Volume 6 Supplement 1
Early life nutrition, the developing immune system and subsequent allergic manifestations
© Protudjer et al; licensee BioMed Central Ltd. 2010
Published: 12 May 2010
Over the last half-century, chronic disease incidence, including allergic manifestations (AM), has increased exponentially in developed nations and amongst the wealthy in developing nations. Concurrently, there has been a “nutrition transition” in the same populations. Dietary patterns have shifted from a prudent diet (high fruit and vegetable-, and omega-3 fatty acid intake; low omega-6 fatty acid intake) to a western-style diet (higher levels omega-6 fats, lower amounts of fresh fruits and vegetables, and omega-3 fats). While diet can impact health at any life stage, it is likely to be most important during the fetal and infancy periods, when the immune system is immature. Based on an extensive review of the literature, we considered this hypothesis for the 3 nutritional progressions from fetal life through infancy: prenatal nutrition, breastfeeding and introduction of solid foods. While there is little conclusive evidence to support that a prudent diet is protective against AM especially after birth, modest evidence suggests that a prenatal maternal nutrition high in n-3 and micronutrients (e.g. vitamins C, D and E) protect against AM. This indicates that there may be a window of opportunity during fetal development in which allergic manifestation risk may be altered. The effect of breastfeeding on the prevention AM is unresolved.
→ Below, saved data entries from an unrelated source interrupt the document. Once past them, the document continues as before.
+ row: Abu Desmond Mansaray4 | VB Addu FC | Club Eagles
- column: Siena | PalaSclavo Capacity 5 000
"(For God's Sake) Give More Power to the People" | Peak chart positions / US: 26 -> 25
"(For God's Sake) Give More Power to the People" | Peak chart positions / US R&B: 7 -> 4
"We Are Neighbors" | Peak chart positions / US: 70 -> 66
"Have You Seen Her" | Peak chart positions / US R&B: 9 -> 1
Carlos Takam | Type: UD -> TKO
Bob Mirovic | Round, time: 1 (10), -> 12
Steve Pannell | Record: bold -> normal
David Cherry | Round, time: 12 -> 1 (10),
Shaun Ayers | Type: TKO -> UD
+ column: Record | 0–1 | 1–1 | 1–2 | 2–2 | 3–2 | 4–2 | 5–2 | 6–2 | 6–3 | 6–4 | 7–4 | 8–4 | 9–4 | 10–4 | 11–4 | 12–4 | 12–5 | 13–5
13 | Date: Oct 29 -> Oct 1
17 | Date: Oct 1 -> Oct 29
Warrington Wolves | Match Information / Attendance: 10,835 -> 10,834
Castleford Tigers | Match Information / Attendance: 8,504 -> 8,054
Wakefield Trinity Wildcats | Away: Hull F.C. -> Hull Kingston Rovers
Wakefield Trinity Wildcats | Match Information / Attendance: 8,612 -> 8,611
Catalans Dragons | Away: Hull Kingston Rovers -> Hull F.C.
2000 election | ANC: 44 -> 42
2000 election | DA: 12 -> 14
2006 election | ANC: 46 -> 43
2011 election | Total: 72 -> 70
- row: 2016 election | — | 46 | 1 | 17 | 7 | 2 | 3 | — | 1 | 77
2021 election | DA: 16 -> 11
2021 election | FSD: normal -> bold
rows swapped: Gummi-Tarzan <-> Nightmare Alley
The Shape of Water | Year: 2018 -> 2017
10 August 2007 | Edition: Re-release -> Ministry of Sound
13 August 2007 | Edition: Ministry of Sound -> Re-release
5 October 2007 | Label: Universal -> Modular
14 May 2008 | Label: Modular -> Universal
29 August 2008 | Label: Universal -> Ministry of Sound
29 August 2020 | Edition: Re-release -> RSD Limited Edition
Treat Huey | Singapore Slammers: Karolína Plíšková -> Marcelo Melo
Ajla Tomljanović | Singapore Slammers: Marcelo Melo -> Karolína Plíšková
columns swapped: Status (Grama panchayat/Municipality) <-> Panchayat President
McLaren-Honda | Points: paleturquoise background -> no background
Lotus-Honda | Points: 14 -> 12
Despite this, exclusive breastfeeding to 4-6 months should be encouraged as human milk contains numerous immunological properties and is associated with other health benefits. If breastfeeding is not possible, hydrolyzed formulas seem to confer a greater protective effect than traditional formulas. Solid foods should be introduced at age 4-6 months. The order of introduction seems to have little effect on AM. At present, it is impossible to conclusively state that a particular dietary pattern or food will alter AM risk in infants. Implications for research and practice are also discussed.
This article is published under license to BioMed Central Ltd.